Start of Materials provided

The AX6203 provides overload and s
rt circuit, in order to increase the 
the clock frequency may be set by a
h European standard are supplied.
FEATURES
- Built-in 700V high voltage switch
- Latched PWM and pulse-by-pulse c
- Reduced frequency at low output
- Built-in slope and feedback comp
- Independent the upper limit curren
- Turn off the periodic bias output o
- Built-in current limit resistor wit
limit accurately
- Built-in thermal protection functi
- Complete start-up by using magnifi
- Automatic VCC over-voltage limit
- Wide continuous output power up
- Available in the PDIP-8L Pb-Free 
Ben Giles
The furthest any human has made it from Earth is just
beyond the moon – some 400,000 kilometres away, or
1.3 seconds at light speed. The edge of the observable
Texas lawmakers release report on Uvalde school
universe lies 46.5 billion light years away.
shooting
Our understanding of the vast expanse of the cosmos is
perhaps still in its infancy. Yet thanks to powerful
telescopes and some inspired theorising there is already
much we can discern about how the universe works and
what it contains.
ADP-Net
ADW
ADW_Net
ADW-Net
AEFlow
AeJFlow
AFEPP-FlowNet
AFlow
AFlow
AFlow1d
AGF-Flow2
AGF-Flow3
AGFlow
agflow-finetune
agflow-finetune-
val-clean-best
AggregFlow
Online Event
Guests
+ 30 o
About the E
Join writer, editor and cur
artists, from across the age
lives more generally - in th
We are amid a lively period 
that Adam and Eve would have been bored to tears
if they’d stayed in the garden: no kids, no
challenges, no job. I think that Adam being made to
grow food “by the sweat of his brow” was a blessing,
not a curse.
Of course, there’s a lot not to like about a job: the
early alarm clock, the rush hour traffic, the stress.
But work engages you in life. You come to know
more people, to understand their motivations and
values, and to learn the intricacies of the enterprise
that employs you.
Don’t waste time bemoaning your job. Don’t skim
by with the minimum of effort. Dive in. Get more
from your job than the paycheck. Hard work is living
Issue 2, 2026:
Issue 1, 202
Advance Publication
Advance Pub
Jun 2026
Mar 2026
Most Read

End of Materials provided

--- What to work on ---
Quote the material from its first line through the line containing "universe lies 46.5 billion light years away.", both included, reproducing every line as it appears.

--- Result ---
The AX6203 provides overload and s
rt circuit, in order to increase the 
the clock frequency may be set by a
h European standard are supplied.
FEATURES
- Built-in 700V high voltage switch
- Latched PWM and pulse-by-pulse c
- Reduced frequency at low output
- Built-in slope and feedback comp
- Independent the upper limit curren
- Turn off the periodic bias output o
- Built-in current limit resistor wit
limit accurately
- Built-in thermal protection functi
- Complete start-up by using magnifi
- Automatic VCC over-voltage limit
- Wide continuous output power up
- Available in the PDIP-8L Pb-Free 
Ben Giles
The furthest any human has made it from Earth is just
beyond the moon – some 400,000 kilometres away, or
1.3 seconds at light speed. The edge of the observable
Texas lawmakers release report on Uvalde school
universe lies 46.5 billion light years away.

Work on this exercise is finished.